Marion R. Fremont-Smith, Adjunct Lecturer in Public Policy
Legal Constraints on Nonprofit Journalism
Fremont-Smith will study the legal constraints on nonprofit journalism, particularly those imposed by the Internal Revenue Code. She will argue that the code impedes a wider adoption of nonprofit journalism, examining under what conditions it would be feasible to operate newspapers and other forms of media as tax exempt nonprofit corporations, and suggest reforms that may be needed to make the nonprofit form available.

Alexander Keyssar, Matthew W. Stirling Jr. Professor of History and Social Policy
The Press and the Electoral College
Keyssar will examine the Electoral College as part of a book-length study of selected political institutions in the United States. Opinion polls as far back as the 1940s show that many Americans would support the abolition of the Electoral College. Why, then, has this “archaic and poorly designed” institution remained? The study will pursue this question by tracing the evolution of public opinion and public dialogue about the College, systematically looking at how the institution has been covered in the press in the nineteenth and twentieth centuries.

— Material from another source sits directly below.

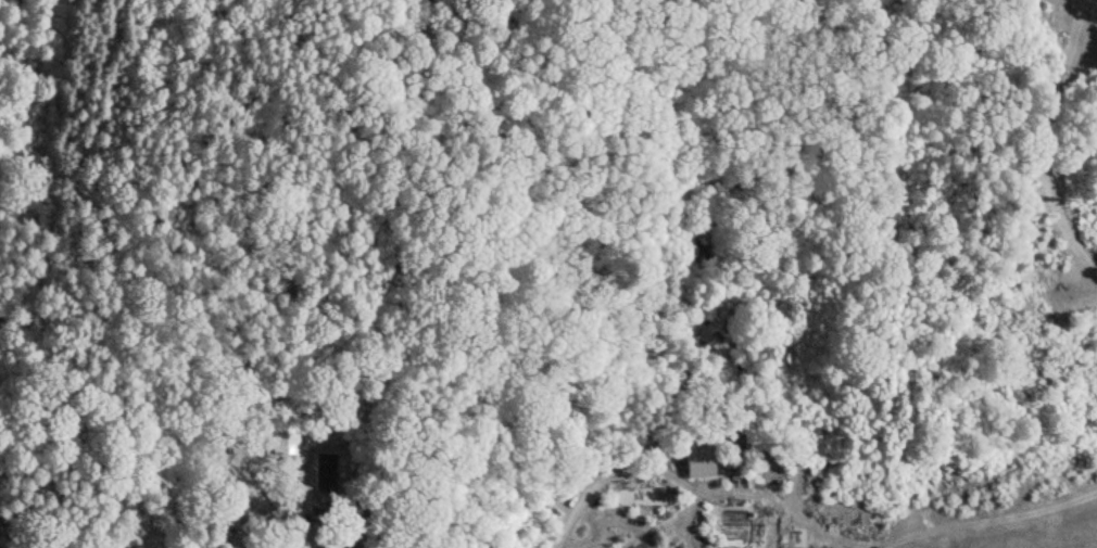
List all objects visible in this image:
building: (279, 435)
building: (697, 460)
building: (752, 474)
building: (639, 496)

The study will emphasize regional variations because of the critical role of race in the maintenance of the College.

Thomas Patterson, Bradlee Professor of Government and the Press
Book Project
Patterson's funds will go toward a book-length study of how changes in communication and in the structure of political demands are affecting both citizen involvement and politics. He hypothesizes that while modern communication technologies like the Internet can broaden the public sphere, their main tendency is to create like-minded networks. This has serious consequences because these interest groups are stronger and more persistent than issue publics — groups that form around overarching, general interest issues such as political events. The widely available communications channels make it easier for interest groups to deepen and maintain their relationship with their constituencies. At the same time, though, this phenomenon “weakens political parties as aggregators of opinion.”

Christopher Stone, Daniel and Florence Guggenheim Professor of the Practice of Criminal Justice
Criminal Justice Reform in China: Assessing the Influence of U.S. and Chinese News Media
By examining Chinese coverage of the country's criminal justice reforms, this study will trace the mix of emulation and innovation in both the policies that China adopts and the terms in which the news media report and shape these debates. The goal is to better understand the influence of U.S. crime policy on the reform of criminal justice in China and the influence of the U.S. media on China's emerging news journalism.

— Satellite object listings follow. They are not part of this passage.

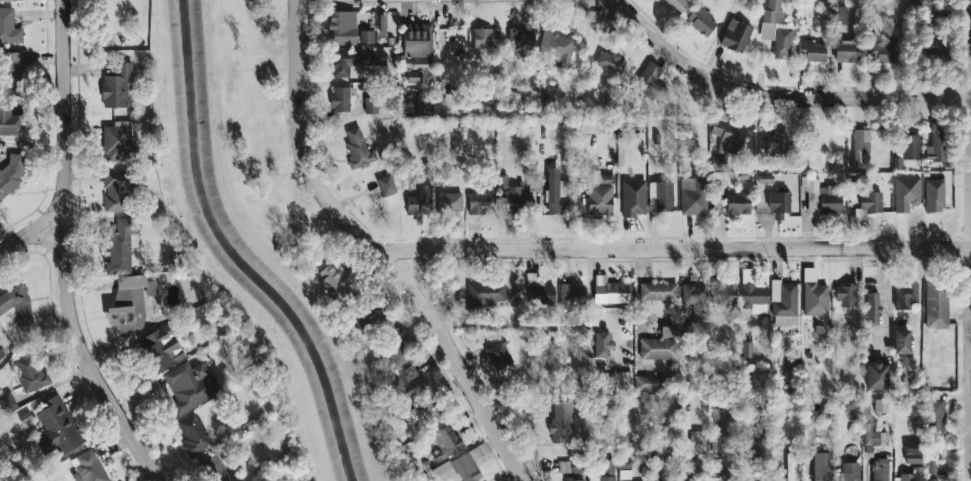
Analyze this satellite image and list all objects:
building: (9, 0)
building: (912, 1)
road: (599, 2)
building: (675, 4)
building: (837, 14)
building: (698, 21)
building: (380, 26)
building: (7, 27)
building: (340, 27)
building: (774, 29)
building: (734, 35)
building: (365, 36)
building: (482, 38)
building: (518, 39)
building: (414, 40)
building: (930, 45)
building: (554, 48)
building: (809, 50)
building: (843, 50)
building: (880, 51)
building: (351, 61)
building: (608, 62)
building: (420, 64)
building: (10, 74)
building: (412, 76)
building: (114, 86)
road: (774, 97)
building: (338, 99)
building: (368, 105)
building: (9, 122)
building: (726, 134)
building: (114, 141)
building: (934, 143)
building: (772, 144)
building: (857, 144)
building: (809, 146)
building: (909, 146)
building: (355, 149)
building: (10, 173)
building: (384, 185)
building: (114, 190)
building: (551, 190)
building: (904, 193)
building: (508, 194)
building: (932, 195)
building: (598, 196)
building: (657, 196)
building: (690, 196)
building: (631, 197)
building: (818, 197)
building: (418, 200)
building: (868, 201)
building: (447, 202)
building: (477, 203)
building: (735, 204)
building: (776, 204)
road: (32, 226)
road: (970, 236)
road: (969, 240)
road: (42, 241)
road: (970, 246)
building: (119, 247)
road: (672, 248)
road: (374, 249)
road: (65, 251)
river: (239, 254)
road: (415, 268)
building: (325, 281)
building: (606, 291)
building: (569, 292)
building: (656, 292)
building: (722, 293)
building: (750, 293)
building: (482, 294)
building: (539, 294)
building: (690, 294)
building: (844, 295)
building: (903, 295)
road: (885, 300)
building: (934, 302)
building: (127, 303)
building: (782, 303)
building: (15, 304)
road: (591, 305)
building: (870, 307)
building: (366, 311)
building: (0, 335)
building: (0, 335)
building: (899, 342)
building: (599, 343)
building: (658, 345)
building: (158, 348)
building: (745, 350)
building: (393, 352)
building: (0, 354)
building: (497, 355)
building: (790, 361)
building: (27, 372)
building: (873, 376)
building: (613, 381)
building: (402, 382)
building: (645, 383)
building: (187, 386)
building: (6, 402)
building: (426, 414)
building: (933, 415)
building: (560, 422)
building: (54, 427)
building: (191, 434)
building: (874, 437)
building: (446, 440)
building: (695, 442)
building: (713, 443)
building: (910, 452)
building: (567, 466)
building: (85, 467)
building: (458, 467)
building: (789, 467)
building: (928, 467)
building: (622, 468)
building: (212, 469)
building: (601, 470)
building: (877, 470)
building: (848, 471)
building: (665, 478)
building: (717, 478)
building: (571, 479)
building: (906, 479)
building: (932, 480)

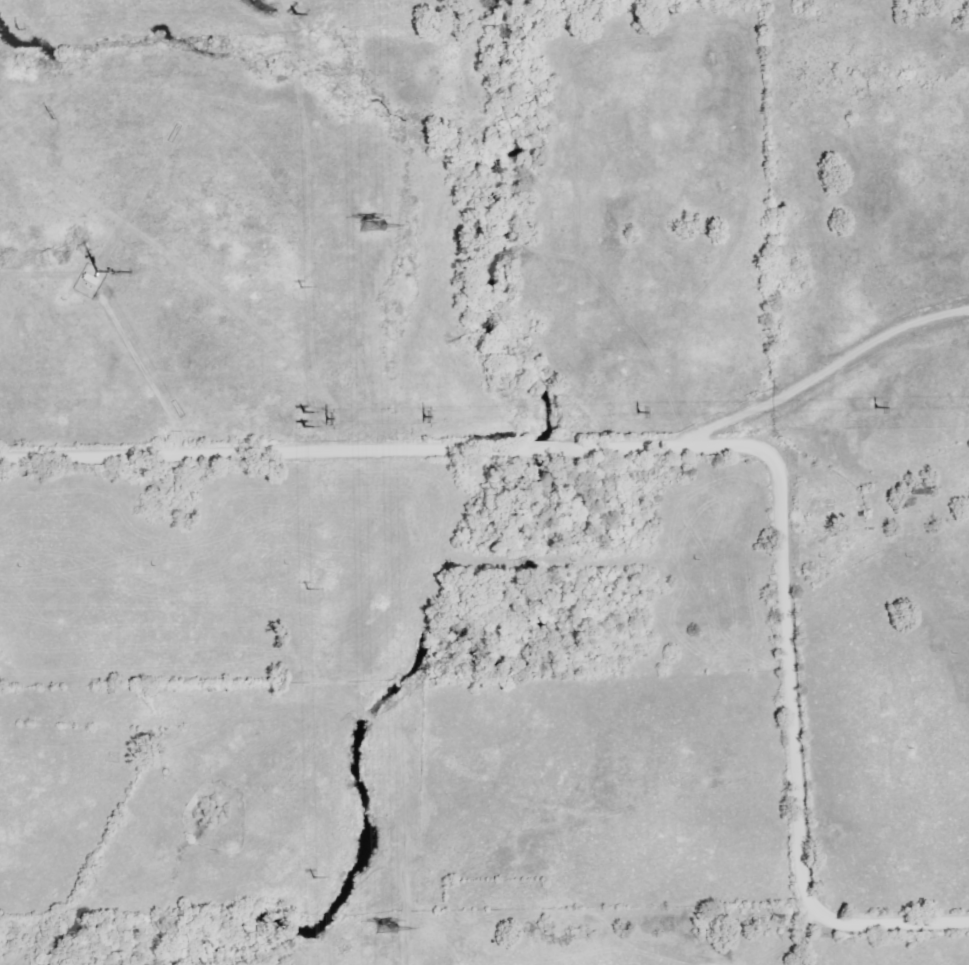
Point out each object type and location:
power tower: (296, 13)
power tower: (4, 33)
power tower: (48, 114)
power tower: (372, 225)
power tower: (303, 286)
road: (820, 375)
power tower: (878, 407)
power tower: (305, 412)
power tower: (641, 412)
power tower: (421, 416)
power tower: (327, 420)
power tower: (305, 424)
road: (696, 448)
power tower: (305, 590)
power tower: (309, 878)
power tower: (386, 926)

Rohini Pande, Mohammed Kamal Professor of Public Policy
Political Mobilization in Rural India: Voter Awareness Campaigns and the Role of Media
The goal of this project is to better understand the nature of democratic accountability in developing societies by studying voter mobilization campaigns and the role of the media in mediating the impact of such campaigns. Rohini posits that existing research on the quality of governance largely focuses on institutional redress, and that there is little study of strengthening government accountability through the voting mechanism. Among other issues, this study will attempt to shed light on whether electoral outcomes reflect institutional weaknesses, limited voter information, or voter preference.